Problem description: Pictures appear among the records. Write out all else exactly as it stands.

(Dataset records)

---*---

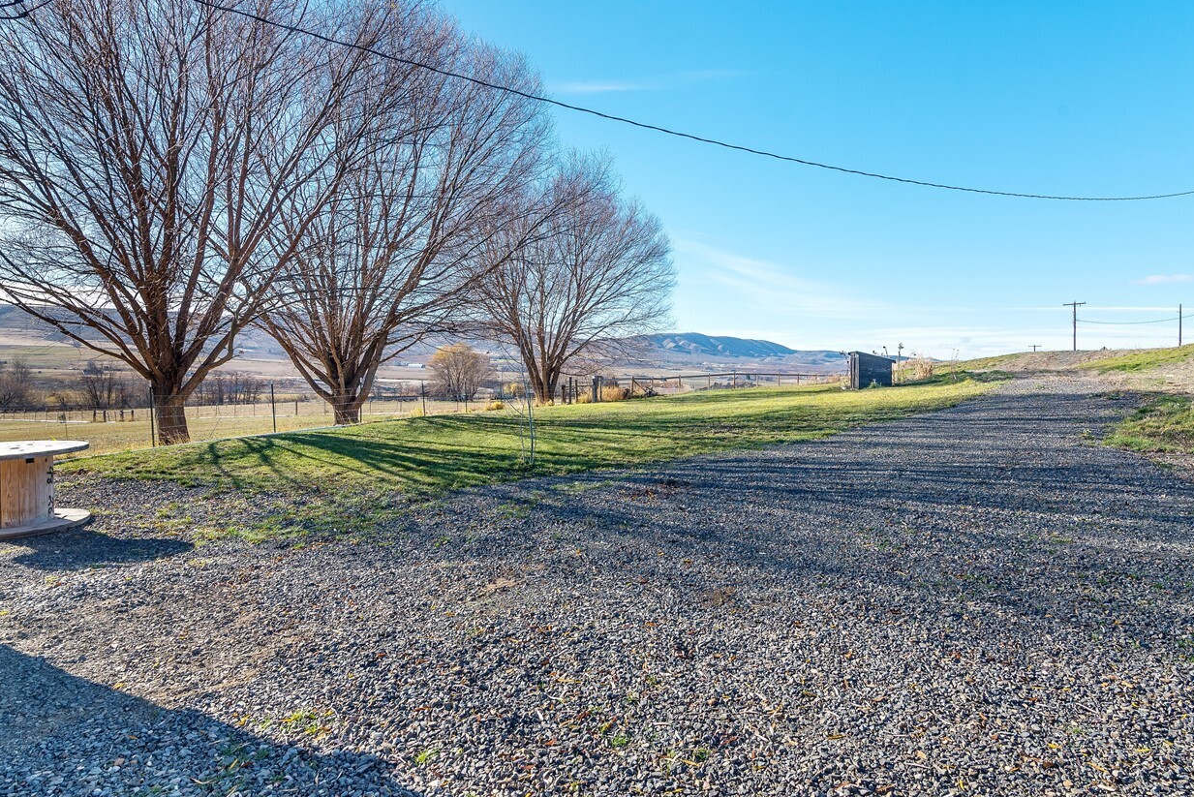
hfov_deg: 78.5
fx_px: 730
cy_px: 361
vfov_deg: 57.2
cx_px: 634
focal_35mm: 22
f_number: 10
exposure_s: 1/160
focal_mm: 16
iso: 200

---*---

Answer:
hfov_deg: 78.5
fx_px: 730
cy_px: 361
vfov_deg: 57.2
cx_px: 634
focal_35mm: 22
f_number: 10
exposure_s: 1/160
focal_mm: 16
iso: 200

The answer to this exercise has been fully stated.